Software

You can also find my software on my Github!

 

spBPS | Bayesian Predictive Stacking for Scalable Geospatial Transfer Learning

Provides functions for Bayesian Predictive Stacking within the Bayesian transfer learning framework for geospatial artificial systems, as introduced in “Bayesian Transfer Learning for Artificially Intelligent Geospatial Systems: A Predictive Stacking Approach” by Presicce and Banerjee (2024). This methodology enables efficient Bayesian geostatistical modeling, utilizing predictive stacking to improve inference across spatial datasets. The core functions leverage Rcpp-armadillo for high-performance computation, making the framework well-suited for large-scale spatial data analysis in parallel and distributed computing environments.
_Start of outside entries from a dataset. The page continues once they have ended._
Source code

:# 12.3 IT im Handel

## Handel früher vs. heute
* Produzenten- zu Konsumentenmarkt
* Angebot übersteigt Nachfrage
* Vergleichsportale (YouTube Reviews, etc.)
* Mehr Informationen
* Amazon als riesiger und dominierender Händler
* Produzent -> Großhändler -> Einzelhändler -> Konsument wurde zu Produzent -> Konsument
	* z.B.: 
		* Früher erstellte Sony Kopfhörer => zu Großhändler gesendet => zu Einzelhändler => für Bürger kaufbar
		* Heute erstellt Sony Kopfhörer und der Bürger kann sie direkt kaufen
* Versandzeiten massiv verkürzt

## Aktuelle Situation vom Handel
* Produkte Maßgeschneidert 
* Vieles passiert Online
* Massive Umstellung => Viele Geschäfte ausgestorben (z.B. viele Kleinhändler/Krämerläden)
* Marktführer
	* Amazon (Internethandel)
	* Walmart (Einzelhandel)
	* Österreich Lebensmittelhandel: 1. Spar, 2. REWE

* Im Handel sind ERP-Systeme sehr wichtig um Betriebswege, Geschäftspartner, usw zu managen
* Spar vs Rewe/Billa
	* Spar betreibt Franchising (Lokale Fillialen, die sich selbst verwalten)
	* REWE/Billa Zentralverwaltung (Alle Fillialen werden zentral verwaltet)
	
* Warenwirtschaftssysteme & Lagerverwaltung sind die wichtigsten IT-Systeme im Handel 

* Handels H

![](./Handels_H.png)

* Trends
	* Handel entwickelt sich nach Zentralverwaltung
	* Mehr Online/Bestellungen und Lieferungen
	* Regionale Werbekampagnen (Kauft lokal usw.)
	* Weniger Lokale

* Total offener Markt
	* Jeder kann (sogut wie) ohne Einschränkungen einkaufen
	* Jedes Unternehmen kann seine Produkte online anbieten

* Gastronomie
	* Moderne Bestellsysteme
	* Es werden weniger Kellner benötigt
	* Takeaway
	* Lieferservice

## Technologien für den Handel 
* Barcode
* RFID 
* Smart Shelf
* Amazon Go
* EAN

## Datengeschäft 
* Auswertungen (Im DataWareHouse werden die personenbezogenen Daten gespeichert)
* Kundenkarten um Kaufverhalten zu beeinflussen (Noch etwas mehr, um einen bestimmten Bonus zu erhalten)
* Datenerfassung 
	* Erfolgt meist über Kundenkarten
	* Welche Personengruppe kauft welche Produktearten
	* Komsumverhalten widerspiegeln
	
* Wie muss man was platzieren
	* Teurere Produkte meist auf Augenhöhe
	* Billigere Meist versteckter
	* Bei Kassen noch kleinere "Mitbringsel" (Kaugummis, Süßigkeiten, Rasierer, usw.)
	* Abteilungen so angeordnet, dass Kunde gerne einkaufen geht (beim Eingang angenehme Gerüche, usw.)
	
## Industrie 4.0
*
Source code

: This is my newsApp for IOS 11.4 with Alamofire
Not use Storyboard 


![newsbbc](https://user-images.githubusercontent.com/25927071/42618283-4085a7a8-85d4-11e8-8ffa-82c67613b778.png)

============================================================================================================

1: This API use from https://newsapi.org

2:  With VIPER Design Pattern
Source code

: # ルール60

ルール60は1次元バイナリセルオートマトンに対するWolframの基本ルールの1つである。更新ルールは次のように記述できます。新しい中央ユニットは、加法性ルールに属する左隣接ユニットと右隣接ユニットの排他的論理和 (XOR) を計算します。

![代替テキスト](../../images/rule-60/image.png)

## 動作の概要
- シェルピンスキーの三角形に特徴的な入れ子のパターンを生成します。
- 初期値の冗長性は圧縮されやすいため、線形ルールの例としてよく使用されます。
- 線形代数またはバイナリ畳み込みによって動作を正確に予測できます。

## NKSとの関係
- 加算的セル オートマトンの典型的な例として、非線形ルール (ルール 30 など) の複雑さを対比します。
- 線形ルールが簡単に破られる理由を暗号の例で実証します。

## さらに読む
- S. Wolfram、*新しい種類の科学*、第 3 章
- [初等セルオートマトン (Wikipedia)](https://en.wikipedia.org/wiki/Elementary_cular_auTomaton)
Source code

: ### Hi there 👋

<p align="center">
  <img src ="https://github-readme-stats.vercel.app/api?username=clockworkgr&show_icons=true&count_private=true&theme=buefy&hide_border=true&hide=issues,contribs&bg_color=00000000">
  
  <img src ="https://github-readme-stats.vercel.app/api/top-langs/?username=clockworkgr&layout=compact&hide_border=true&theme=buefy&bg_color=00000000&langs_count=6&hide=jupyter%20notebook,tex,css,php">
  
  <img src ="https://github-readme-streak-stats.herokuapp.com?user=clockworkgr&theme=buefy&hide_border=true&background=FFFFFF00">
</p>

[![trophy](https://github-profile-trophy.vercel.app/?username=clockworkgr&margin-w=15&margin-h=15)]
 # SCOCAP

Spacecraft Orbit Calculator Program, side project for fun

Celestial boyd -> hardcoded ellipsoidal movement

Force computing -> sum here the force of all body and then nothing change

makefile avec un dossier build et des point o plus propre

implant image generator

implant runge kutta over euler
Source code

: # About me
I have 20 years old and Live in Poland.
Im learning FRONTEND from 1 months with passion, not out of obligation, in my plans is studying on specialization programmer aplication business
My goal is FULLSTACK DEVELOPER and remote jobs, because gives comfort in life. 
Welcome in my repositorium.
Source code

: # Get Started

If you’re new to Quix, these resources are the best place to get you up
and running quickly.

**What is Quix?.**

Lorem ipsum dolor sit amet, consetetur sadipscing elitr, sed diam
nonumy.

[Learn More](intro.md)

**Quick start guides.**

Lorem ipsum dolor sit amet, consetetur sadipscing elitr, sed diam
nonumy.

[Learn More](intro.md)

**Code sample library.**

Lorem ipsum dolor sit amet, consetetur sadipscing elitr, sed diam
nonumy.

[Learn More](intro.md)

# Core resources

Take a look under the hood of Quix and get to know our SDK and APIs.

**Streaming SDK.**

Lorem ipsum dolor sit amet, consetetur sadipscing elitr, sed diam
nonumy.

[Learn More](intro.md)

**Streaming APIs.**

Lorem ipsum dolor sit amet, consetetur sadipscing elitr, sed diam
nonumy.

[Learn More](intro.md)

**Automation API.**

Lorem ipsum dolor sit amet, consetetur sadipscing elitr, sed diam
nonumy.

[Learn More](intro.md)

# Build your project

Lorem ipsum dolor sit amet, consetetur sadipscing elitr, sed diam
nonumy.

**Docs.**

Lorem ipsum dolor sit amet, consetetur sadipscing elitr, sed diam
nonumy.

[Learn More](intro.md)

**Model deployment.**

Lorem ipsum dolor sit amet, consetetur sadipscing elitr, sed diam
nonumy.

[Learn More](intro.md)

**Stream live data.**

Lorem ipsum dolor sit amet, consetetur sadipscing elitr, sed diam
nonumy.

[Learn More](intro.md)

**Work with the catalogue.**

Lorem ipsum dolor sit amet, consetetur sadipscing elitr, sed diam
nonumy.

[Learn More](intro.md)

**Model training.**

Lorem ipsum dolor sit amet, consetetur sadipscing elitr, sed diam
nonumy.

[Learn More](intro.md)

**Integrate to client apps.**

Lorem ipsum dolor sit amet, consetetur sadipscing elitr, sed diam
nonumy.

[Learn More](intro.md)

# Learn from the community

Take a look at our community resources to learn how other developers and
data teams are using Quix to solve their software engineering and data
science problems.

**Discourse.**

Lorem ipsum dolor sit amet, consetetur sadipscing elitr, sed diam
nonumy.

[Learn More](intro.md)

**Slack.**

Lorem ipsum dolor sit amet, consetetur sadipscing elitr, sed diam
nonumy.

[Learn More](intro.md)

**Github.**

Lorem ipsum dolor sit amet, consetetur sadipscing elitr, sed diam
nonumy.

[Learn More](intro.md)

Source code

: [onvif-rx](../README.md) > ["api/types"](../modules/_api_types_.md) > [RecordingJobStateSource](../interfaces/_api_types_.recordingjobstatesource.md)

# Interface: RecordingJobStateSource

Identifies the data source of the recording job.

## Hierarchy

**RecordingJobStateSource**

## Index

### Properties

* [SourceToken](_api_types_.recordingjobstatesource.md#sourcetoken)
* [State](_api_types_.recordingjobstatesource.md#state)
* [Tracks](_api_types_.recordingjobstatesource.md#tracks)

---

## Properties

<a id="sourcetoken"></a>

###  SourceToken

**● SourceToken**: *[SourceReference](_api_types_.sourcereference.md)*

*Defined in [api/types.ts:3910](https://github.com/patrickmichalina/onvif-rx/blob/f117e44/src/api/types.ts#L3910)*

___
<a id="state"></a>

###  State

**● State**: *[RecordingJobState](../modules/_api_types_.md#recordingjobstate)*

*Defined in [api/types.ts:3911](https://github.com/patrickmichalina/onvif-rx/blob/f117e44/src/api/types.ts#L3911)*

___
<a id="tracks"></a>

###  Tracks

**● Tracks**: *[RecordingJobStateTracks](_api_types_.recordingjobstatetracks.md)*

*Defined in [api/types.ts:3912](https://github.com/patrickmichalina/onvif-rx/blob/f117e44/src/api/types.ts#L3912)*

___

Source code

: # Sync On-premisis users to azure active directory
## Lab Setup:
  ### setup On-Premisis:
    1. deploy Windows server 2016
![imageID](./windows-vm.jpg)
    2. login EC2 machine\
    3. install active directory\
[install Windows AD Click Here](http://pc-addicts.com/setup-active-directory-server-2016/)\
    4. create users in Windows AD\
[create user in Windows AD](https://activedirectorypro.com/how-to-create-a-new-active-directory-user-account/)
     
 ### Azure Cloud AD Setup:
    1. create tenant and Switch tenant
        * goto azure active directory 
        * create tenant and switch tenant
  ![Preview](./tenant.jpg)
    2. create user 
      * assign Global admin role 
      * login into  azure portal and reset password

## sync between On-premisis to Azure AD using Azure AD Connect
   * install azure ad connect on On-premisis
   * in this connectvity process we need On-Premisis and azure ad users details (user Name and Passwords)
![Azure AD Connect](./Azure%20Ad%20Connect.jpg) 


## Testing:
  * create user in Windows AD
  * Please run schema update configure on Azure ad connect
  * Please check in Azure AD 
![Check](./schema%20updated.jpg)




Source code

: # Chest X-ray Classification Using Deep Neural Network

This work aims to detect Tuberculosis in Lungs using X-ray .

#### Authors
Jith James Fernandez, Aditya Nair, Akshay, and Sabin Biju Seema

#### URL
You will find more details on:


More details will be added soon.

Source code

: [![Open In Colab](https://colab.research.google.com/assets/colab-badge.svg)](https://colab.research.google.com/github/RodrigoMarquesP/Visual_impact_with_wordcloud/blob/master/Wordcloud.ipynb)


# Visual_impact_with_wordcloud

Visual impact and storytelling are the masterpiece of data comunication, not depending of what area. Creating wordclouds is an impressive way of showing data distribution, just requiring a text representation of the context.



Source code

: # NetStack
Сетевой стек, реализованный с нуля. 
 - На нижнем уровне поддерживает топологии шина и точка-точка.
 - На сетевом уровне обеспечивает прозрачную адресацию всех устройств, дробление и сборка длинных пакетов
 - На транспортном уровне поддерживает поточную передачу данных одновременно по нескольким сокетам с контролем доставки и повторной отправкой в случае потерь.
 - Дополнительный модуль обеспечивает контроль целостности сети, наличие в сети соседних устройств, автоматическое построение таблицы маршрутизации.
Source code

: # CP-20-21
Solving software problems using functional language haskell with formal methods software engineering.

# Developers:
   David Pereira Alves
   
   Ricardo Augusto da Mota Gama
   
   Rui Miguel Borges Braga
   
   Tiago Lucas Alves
Designed for scalability, it allows seamless application in computationally demanding scenarios.

 
 
 

spFFBS | Spatiotemporal Propagation for Multivariate Bayesian Dynamic Learning

Provides the principal implementation of the forward filtering backward sampling (FFBS) algorithm, with Dynamic Bayesian predictive stacking (DYNBPS) integration for multivariate spatiotemporal models, as introduced in “Adaptive Markovian Spatiotemporal Transfer Learning in Multivariate Bayesian Modeling” by Presicce and Banerjee (2025+). This methodology enables efficient Bayesian multivariate spatiotemporal modeling, utilizing innovative dynamic predictive stacking to improve inference across multivariate time series of spatial datasets. The core functions leverage Rcpp-armadillo for high-performance computation, making the framework well-suited for large-scale spatiotemporal data analysis in parallel and distributed computing environments. Designed for scalability, it allows seamless application in computationally demanding scenarios.